Pathological structure of ectopic lesions using hematoxylin–eosin (H&E) staining

The implants were harvested carefully for histologic examination after H&E staining. The morphology of tissues, cells, and blood vessels could be observed in detail under a light microscope. It is noteworthy that our examination mainly focused on whether we could identify endometrial glands and stroma or not.

HLAA expression in ectopic lesions by immunofluorescent staining

HLAA is a specific protein of humans and it is not part of the organism of female nude mice. We used immunofluorescent staining of HLAA to identify whether the implants originated from humans10. Paraffin-embedded sections of the implants were dewaxed, antigen repaired, blocked, and incubated with HLAA antibody (1:100, Abcam, ab52922) in a humidified chamber at 4 °C overnight, then washed with PBS and incubated with the secondary antibody—Goat anti-Rabbit (Alexa Fluor®594) (1:200, Abcam, ab150080) for 2 h at 37 °C in the dark. After removing the secondary antibody solution and washing it with PBS, the cell nucleus was stained with 4′,6-diamidino-2-phenylindole (DAPI, Abcam, ab285390), and tissues were sealed with anti-fluorescence-quenching sealants. Fluorescence microscopy (Olympus) was used to observe and collect the official images.

Statistical analysis

Statistical analysis was carried out using IBM SPSS Statistics 21 software (IBM Corp, Armonk, NY). The experimental data are presented as the mean ± standard deviation (SD). One-way ANOVA analysis was used for the comparison among groups, and the Student’s t-test was used between the two groups. The threshold for statistical significance was established at P < 0.05.

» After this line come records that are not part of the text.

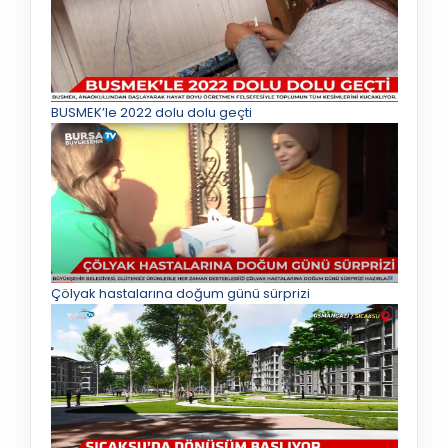
BUSMEK’le 2022 dolu dolu geçti
Çölyak hastalarına doğum günü sürprizi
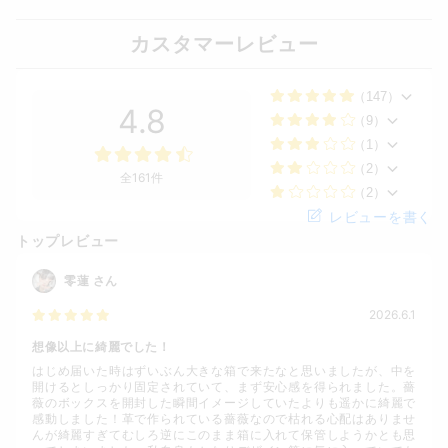
カスタマーレビュー
（147）
4.8
（9）
（1）
（2）
全161件
（2）
レビューを書く
トップレビュー
零蓮
さん
2026.6.1
想像以上に綺麗でした！
はじめ届いた時はずいぶん大きな箱で来たなと思いましたが、中を
開けるとしっかり固定されていて、まず安心感を得られました。薔
薇のボックスを開封した瞬間イメージしていたよりも遥かに綺麗で
感動しました！革で作られている薔薇なので枯れる心配はありませ
んが綺麗すぎてむしろ逆にこのまま箱に入れて保管しようかとも思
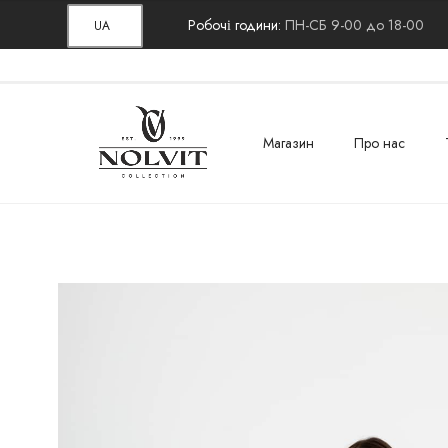
Робочі години:
ПН-СБ 9-00 до 18-00
UA
Магазин
Про нас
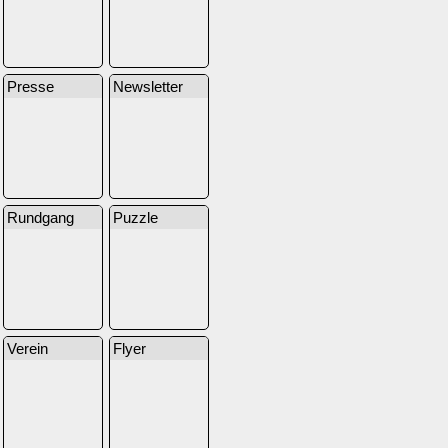
Presse
Newsletter
Rundgang
Puzzle
Verein
Flyer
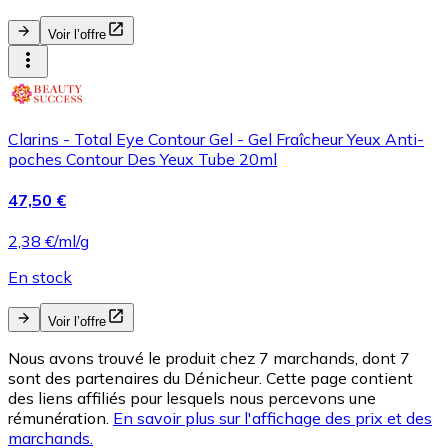
Voir l’offre
Clarins - Total Eye Contour Gel - Gel Fraîcheur Yeux Anti-
poches Contour Des Yeux Tube 20ml
47,50 €
2,38 €/ml/g
En stock
Voir l’offre
Nous avons trouvé le produit chez 7 marchands, dont 7
sont des partenaires du Dénicheur. Cette page contient
des liens affiliés pour lesquels nous percevons une
rémunération.
En savoir plus sur l'affichage des prix et des
marchands.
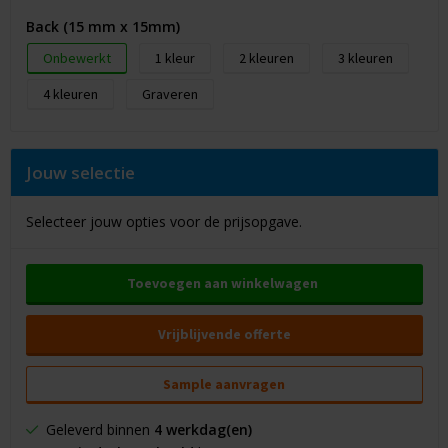
Back (15 mm x 15mm)
Onbewerkt
1
2
3
4
Graveren
Jouw selectie
Selecteer jouw opties voor de prijsopgave.
Toevoegen aan winkelwagen
Vrijblijvende offerte
Sample aanvragen
Geleverd binnen
4 werkdag(en)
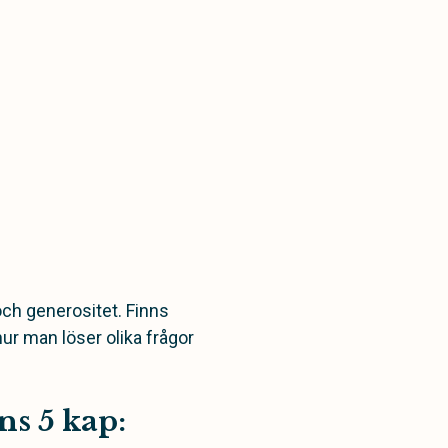
och generositet. Finns
hur man löser olika frågor
ns 5 kap:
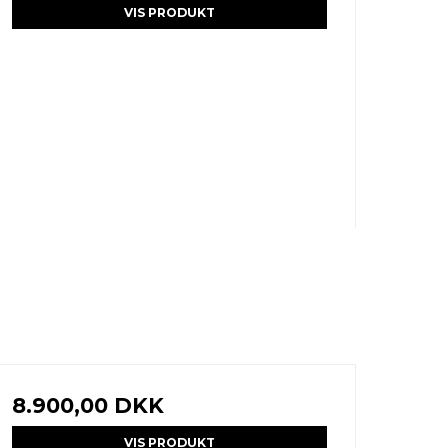
VIS PRODUKT
8.900,00 DKK
VIS PRODUKT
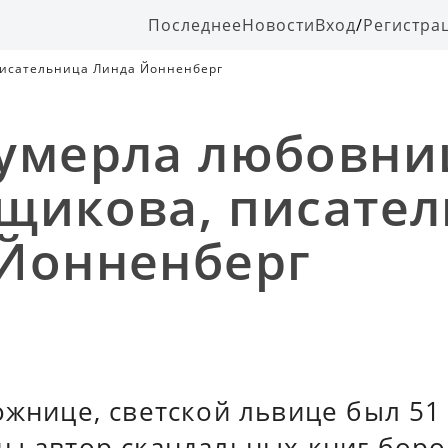
Последнее
Новости
Вход
/
Регистра
писательница Линда Йонненберг
умерла любовни
щикова, писате
Йонненберг
ожнице, светской львице был 51 
ды автор скандальных книг боро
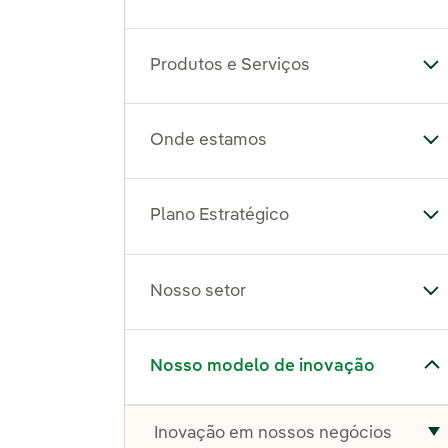
Produtos e Serviços
Al
Onde estamos
Al
Plano Estratégico
Al
Nosso setor
Al
Alternar submenu de Nosso modelo de inovação
Nosso modelo de inovação
Inovação em nossos negócios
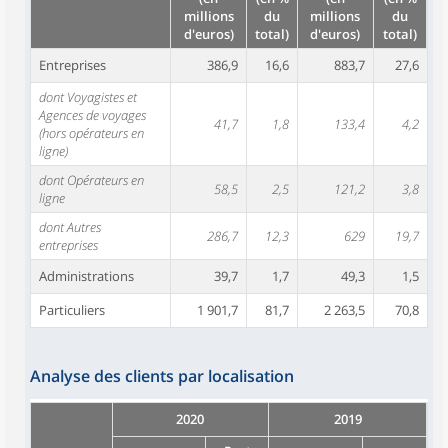
millions
du
millions
du
d'euros)
total)
d'euros)
total)
Entreprises
386,9
16,6
883,7
27,6
dont Voyagistes et
Agences de voyages
41,7
1,8
133,4
4,2
(hors opérateurs en
ligne)
dont Opérateurs en
58,5
2,5
121,2
3,8
ligne
dont Autres
286,7
12,3
629
19,7
entreprises
Administrations
39,7
1,7
49,3
1,5
Particuliers
1 901,7
81,7
2 263,5
70,8
Analyse des clients par localisation
2020
2019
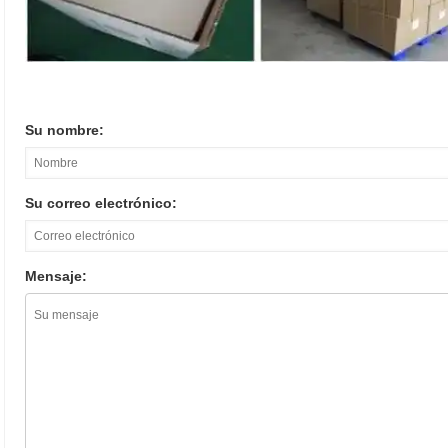
Su nombre:
Su correo electrónico:
Mensaje:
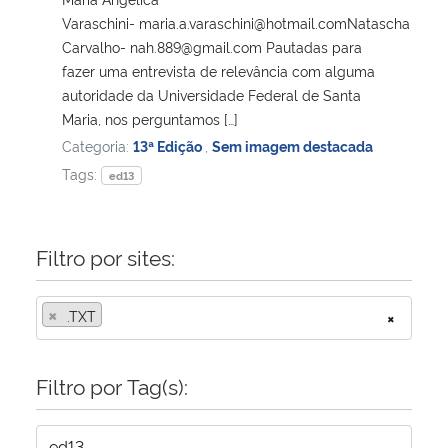
Varaschini- maria.a.varaschini@hotmail.comNatascha
Carvalho- nah.889@gmail.com Pautadas para
fazer uma entrevista de relevância com alguma
autoridade da Universidade Federal de Santa
Maria, nos perguntamos […]
Categoria:
13ª Edição
,
Sem imagem destacada
Tags:
ed13
Filtro por sites:
×
.TXT
×
Filtro por Tag(s):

Ethics approval and consent to participate

Experiments with human material were approved by the Institutional Review Board of Beijing University of Chinese Medicine Third Affiliated Hospital (BZYSY-2021KYKTPJ-12, Beijing, China). All participants signed informed consent. All animal experiments were approved by the Ethics Committee of Beijing University of Chinese Medicine (BUCM-4-2021042003-2131).